Suppose there are two piles of plates in the table. One has ‘m’ RED plates and other has ‘n’ BLACK plates. In his/her chance, a player can either pick any number of red plates or any number black plates or equal number of red and black plates. A player loses if he cannot make a move in his/her chance. You are playing this game with your friend. Given that you begin the game and both the players play optimally, output ‘L’ if you will lose or ‘W’ if you will win.
Example:
input: m = 1, n = 2
output: L
input: m = 2, n = 2
output: W
Read about wythoff nim
How do you come up with the formula in the general case? I mean, even when you know the grundy theory, imagine being asked for who wins at (red,black) = (248149213213213, 237213213921839218321). Coming up with a pattern for 0 positions seems hard, no? The golden ratio thing for this case seems to come out of nowhere.
Yeah. Thats the whole point . There are many cases where there are no generalizations of N and P positions. The cases that are famous are where some magic is present. So we care about those and their variants.
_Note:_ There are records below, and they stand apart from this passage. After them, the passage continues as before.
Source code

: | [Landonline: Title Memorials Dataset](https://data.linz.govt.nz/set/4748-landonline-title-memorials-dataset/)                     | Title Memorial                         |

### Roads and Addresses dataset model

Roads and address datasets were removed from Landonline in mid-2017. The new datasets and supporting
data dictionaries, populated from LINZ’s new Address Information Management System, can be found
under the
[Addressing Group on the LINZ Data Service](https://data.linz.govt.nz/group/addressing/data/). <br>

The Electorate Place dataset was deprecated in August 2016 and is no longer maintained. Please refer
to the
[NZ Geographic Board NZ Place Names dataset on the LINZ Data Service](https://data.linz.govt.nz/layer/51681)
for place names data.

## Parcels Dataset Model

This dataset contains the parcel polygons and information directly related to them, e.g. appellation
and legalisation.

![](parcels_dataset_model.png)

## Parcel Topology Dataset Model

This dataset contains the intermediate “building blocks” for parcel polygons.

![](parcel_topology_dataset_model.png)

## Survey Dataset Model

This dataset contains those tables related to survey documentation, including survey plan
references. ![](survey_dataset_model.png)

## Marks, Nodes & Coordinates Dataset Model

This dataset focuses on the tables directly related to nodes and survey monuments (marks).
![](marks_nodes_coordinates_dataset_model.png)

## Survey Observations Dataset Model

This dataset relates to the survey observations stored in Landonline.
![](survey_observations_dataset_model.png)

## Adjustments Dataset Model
Eg: See this variant. there are three nim piles with a,b,c stones . Moves for players are choose some pile and remove some stones from it or remove x(>0) stones from all three piles . This reduces to normal game . Though it looks to be harder than wythoff nim.
PS: I think in above example number of piles can be any odd number . Then it reduces to standard nim.
Is there any other method besides this as it is interview problem, can there be any pattern or approach which solves this easily?
What are the constraints? If m and n are reasonably small you can just recursively check all possible states.